• WORK INSTRUCTIONS
Give every entry again, exactly.

== PROVIDED DATA

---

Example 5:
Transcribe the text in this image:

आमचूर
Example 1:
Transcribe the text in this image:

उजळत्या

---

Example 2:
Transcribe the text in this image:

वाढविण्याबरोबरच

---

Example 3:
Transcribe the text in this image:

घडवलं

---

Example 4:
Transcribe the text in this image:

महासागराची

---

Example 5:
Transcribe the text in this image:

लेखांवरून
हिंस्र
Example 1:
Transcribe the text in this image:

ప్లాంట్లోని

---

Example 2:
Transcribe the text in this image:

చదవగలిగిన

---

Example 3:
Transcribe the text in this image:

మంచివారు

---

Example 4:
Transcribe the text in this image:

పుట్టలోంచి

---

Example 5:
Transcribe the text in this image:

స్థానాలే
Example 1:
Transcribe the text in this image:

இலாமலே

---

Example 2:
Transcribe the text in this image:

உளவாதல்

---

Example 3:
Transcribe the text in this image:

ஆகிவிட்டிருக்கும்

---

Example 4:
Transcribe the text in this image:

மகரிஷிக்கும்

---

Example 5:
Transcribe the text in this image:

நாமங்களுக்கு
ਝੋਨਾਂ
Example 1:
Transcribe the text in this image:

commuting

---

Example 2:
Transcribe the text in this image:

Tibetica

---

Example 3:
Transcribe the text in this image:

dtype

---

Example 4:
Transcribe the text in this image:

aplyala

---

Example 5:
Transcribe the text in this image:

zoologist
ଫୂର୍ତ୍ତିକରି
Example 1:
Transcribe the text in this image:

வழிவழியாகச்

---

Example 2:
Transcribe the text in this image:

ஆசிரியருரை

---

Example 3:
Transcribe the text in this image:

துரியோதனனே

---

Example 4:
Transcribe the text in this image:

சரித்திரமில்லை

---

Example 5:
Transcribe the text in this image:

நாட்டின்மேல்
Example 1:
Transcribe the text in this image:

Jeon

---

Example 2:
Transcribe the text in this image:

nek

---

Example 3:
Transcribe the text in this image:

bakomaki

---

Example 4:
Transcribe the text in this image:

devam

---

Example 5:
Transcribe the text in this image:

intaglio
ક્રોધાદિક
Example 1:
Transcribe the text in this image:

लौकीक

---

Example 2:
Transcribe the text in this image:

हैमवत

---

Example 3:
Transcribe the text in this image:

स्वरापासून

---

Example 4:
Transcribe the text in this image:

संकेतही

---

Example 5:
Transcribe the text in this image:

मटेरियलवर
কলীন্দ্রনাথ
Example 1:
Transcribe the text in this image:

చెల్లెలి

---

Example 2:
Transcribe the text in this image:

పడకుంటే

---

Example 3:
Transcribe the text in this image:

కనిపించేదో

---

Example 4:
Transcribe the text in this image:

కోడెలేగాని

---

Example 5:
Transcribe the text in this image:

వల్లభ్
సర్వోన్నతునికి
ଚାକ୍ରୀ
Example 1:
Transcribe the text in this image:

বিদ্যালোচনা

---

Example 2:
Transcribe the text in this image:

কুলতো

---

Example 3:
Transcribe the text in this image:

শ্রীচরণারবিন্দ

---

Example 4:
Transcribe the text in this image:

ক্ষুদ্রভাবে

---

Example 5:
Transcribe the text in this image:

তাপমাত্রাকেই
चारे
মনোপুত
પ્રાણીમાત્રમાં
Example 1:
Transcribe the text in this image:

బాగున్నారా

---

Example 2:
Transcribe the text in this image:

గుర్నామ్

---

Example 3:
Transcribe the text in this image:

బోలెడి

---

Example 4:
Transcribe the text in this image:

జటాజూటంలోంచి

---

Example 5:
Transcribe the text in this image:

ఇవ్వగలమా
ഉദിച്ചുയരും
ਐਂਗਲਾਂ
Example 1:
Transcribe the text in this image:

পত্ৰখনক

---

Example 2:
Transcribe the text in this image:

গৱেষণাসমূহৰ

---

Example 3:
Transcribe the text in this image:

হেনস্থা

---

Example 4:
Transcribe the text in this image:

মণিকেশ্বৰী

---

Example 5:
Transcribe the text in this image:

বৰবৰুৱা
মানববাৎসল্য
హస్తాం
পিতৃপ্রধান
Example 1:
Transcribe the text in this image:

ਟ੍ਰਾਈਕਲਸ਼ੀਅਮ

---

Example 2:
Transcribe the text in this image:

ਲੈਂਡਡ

====

• TASK RESPONSE
---

Example 5:
Transcribe the text in this image:

आमचूर
Example 1:
Transcribe the text in this image:

उजळत्या

---

Example 2:
Transcribe the text in this image:

वाढविण्याबरोबरच

---

Example 3:
Transcribe the text in this image:

घडवलं

---

Example 4:
Transcribe the text in this image:

महासागराची

---

Example 5:
Transcribe the text in this image:

लेखांवरून
हिंस्र
Example 1:
Transcribe the text in this image:

ప్లాంట్లోని

---

Example 2:
Transcribe the text in this image:

చదవగలిగిన

---

Example 3:
Transcribe the text in this image:

మంచివారు

---

Example 4:
Transcribe the text in this image:

పుట్టలోంచి

---

Example 5:
Transcribe the text in this image:

స్థానాలే
Example 1:
Transcribe the text in this image:

இலாமலே

---

Example 2:
Transcribe the text in this image:

உளவாதல்

---

Example 3:
Transcribe the text in this image:

ஆகிவிட்டிருக்கும்

---

Example 4:
Transcribe the text in this image:

மகரிஷிக்கும்

---

Example 5:
Transcribe the text in this image:

நாமங்களுக்கு
ਝੋਨਾਂ
Example 1:
Transcribe the text in this image:

commuting

---

Example 2:
Transcribe the text in this image:

Tibetica

---

Example 3:
Transcribe the text in this image:

dtype

---

Example 4:
Transcribe the text in this image:

aplyala

---

Example 5:
Transcribe the text in this image:

zoologist
ଫୂର୍ତ୍ତିକରି
Example 1:
Transcribe the text in this image:

வழிவழியாகச்

---

Example 2:
Transcribe the text in this image:

ஆசிரியருரை

---

Example 3:
Transcribe the text in this image:

துரியோதனனே

---

Example 4:
Transcribe the text in this image:

சரித்திரமில்லை

---

Example 5:
Transcribe the text in this image:

நாட்டின்மேல்
Example 1:
Transcribe the text in this image:

Jeon

---

Example 2:
Transcribe the text in this image:

nek

---

Example 3:
Transcribe the text in this image:

bakomaki

---

Example 4:
Transcribe the text in this image:

devam

---

Example 5:
Transcribe the text in this image:

intaglio
ક્રોધાદિક
Example 1:
Transcribe the text in this image:

लौकीक

---

Example 2:
Transcribe the text in this image:

हैमवत

---

Example 3:
Transcribe the text in this image:

स्वरापासून

---

Example 4:
Transcribe the text in this image:

संकेतही

---

Example 5:
Transcribe the text in this image:

मटेरियलवर
কলীন্দ্রনাথ
Example 1:
Transcribe the text in this image:

చెల్లెలి

---

Example 2:
Transcribe the text in this image:

పడకుంటే

---

Example 3:
Transcribe the text in this image:

కనిపించేదో

---

Example 4:
Transcribe the text in this image:

కోడెలేగాని

---

Example 5:
Transcribe the text in this image:

వల్లభ్
సర్వోన్నతునికి
ଚାକ୍ରୀ
Example 1:
Transcribe the text in this image:

বিদ্যালোচনা

---

Example 2:
Transcribe the text in this image:

কুলতো

---

Example 3:
Transcribe the text in this image:

শ্রীচরণারবিন্দ

---

Example 4:
Transcribe the text in this image:

ক্ষুদ্রভাবে

---

Example 5:
Transcribe the text in this image:

তাপমাত্রাকেই
चारे
মনোপুত
પ્રાણીમાત્રમાં
Example 1:
Transcribe the text in this image:

బాగున్నారా

---

Example 2:
Transcribe the text in this image:

గుర్నామ్

---

Example 3:
Transcribe the text in this image:

బోలెడి

---

Example 4:
Transcribe the text in this image:

జటాజూటంలోంచి

---

Example 5:
Transcribe the text in this image:

ఇవ్వగలమా
ഉദിച്ചുയരും
ਐਂਗਲਾਂ
Example 1:
Transcribe the text in this image:

পত্ৰখনক

---

Example 2:
Transcribe the text in this image:

গৱেষণাসমূহৰ

---

Example 3:
Transcribe the text in this image:

হেনস্থা

---

Example 4:
Transcribe the text in this image:

মণিকেশ্বৰী

---

Example 5:
Transcribe the text in this image:

বৰবৰুৱা
মানববাৎসল্য
హస్తాం
পিতৃপ্রধান
Example 1:
Transcribe the text in this image:

ਟ੍ਰਾਈਕਲਸ਼ੀਅਮ

---

Example 2:
Transcribe the text in this image:

ਲੈਂਡਡ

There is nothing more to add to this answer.